Jun 13, 2021 Latest post:
Jun 30, 2021
Welcome to our CaringBridge website. We are using it to keep family and friends updated in one place. We appreciate your support and words of hope and encouragement. Thank you for visiting.
About 7 years ago or so we got our first trampoline. When jumping, Brennan complained of his heart hurting to the point of crying. I thought he was just out of shape (HA!...nice mom) and not used to all that physical activity so my advice was that it would get easier, better, and he just needed to jump more often! While I was kind of dismissive, I did mention this to his Nurse Practitioner when we went in for a well child check up. She listened to his heart and asked if anyone had told us he had a heart murmur, to which we answered no. She referred us on to pediatric cardiology to have it checked out. We got connected to a pediatric cardiologist by the name of Dr. O'Leary who would come to Mayo in EC on occasion from Mayo in Rochester, MN. We learned Brennan did not have a heart murmur, but instead had a biscuspid aortic valve with aortic enlargement. A bicuspid aortic valve is an aortic valve that has two flaps or cusps instead of three. This has caused a significant amount of backward flow of blood or regurgitation and has enlarged his aorta. An enlarged aorta increases the risk of a tear in the lining of the aorta so Brennan was told he should not participate in any full contact sports for fear of what a blow to the chest could do.
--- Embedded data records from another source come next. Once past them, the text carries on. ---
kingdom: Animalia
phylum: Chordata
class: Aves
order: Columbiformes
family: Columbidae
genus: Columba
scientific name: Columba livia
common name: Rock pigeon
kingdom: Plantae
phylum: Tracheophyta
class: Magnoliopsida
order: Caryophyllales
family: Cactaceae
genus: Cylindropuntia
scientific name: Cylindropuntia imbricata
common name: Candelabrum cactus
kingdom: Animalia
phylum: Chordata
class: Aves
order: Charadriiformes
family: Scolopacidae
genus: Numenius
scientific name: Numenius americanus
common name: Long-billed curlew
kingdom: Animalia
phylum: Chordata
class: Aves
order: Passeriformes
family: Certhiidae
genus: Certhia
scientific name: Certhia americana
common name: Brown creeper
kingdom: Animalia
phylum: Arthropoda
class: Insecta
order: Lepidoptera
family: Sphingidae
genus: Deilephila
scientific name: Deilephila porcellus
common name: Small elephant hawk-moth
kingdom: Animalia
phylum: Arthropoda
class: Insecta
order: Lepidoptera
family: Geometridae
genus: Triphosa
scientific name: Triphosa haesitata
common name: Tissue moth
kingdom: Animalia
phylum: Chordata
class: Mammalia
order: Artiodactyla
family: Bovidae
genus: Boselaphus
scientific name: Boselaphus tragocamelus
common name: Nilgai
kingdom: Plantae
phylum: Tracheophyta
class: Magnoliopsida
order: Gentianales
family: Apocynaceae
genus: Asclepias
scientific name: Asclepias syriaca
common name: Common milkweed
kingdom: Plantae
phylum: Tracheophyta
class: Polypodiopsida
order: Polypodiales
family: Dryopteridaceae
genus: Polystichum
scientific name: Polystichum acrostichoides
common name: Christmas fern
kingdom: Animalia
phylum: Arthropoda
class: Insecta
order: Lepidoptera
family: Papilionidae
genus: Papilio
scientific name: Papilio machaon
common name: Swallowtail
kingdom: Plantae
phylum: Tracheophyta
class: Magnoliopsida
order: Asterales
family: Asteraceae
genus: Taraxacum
A biscuspid aortic valve can be hereditary so we all went in for an EKG. Brennan was the only one who has it. They tell us it is a true blessing for this to be discovered as often times it goes undetected. When you hear about those young athletes dropping dead out on the football field they probably had something similar that had gone undetected. So, we are so very thankful it was detected!
We have been doctoring through Mayo for many years and we knew at some point Brennan would need to have an open heart surgery to replace the aortic valve. The hope was to get him to be close to an adult so they wouldn't have to replace a child's sized one that he would outgrow to then put in an adult sized one. When we went to Rochester a few months ago for a day of appointments we were told, "The time has come."
There are a couple different options for Brennan. The first option and the one we are hoping and praying for is the Ross Procedure. This one is newer to the medical community. They will go in and remove Brennan's bad aortic valve and replace the aortic valve with his pulmonary valve. They will then replace his pulmonary valve with a cadaver valve. The aortic valve is the valve that works the hardest in the body and because it does so much work it can't take someone else's valve. The pulmonary valve does not have to work nearly as hard as the aortic valve so this one can handle a cadaver valve. This surgery is a bit riskier as both of Brennan's valves will be operated on at the same time but it would NOT require him to be on blood thinners for the rest of his life and that would be a major bonus!
The second option is for Brennan to receive a mechanical valve. This option is tried and true and they know exactly what they are doing with this procedure. However, this one would require Brennan to have to be on blood thinners for the rest of his life, which would come with many downfalls.
So, we are hoping and praying his pulmonary valve is healthy enough to take over the super important job of the aortic valve.
We will be heading to Rochester on Sunday, June 13th. Starting at 7 AM on Monday we have a full day of appointments at Mayo Clinic and then on Tuesday we will be at St. Mary's Hospital for the surgery with Dr. Dearani and his team. We were told to plan on being there for a week, give or take.
Please keep Brennan in your prayers...let's pray for a successful Ross procedure and a smooth recovery!!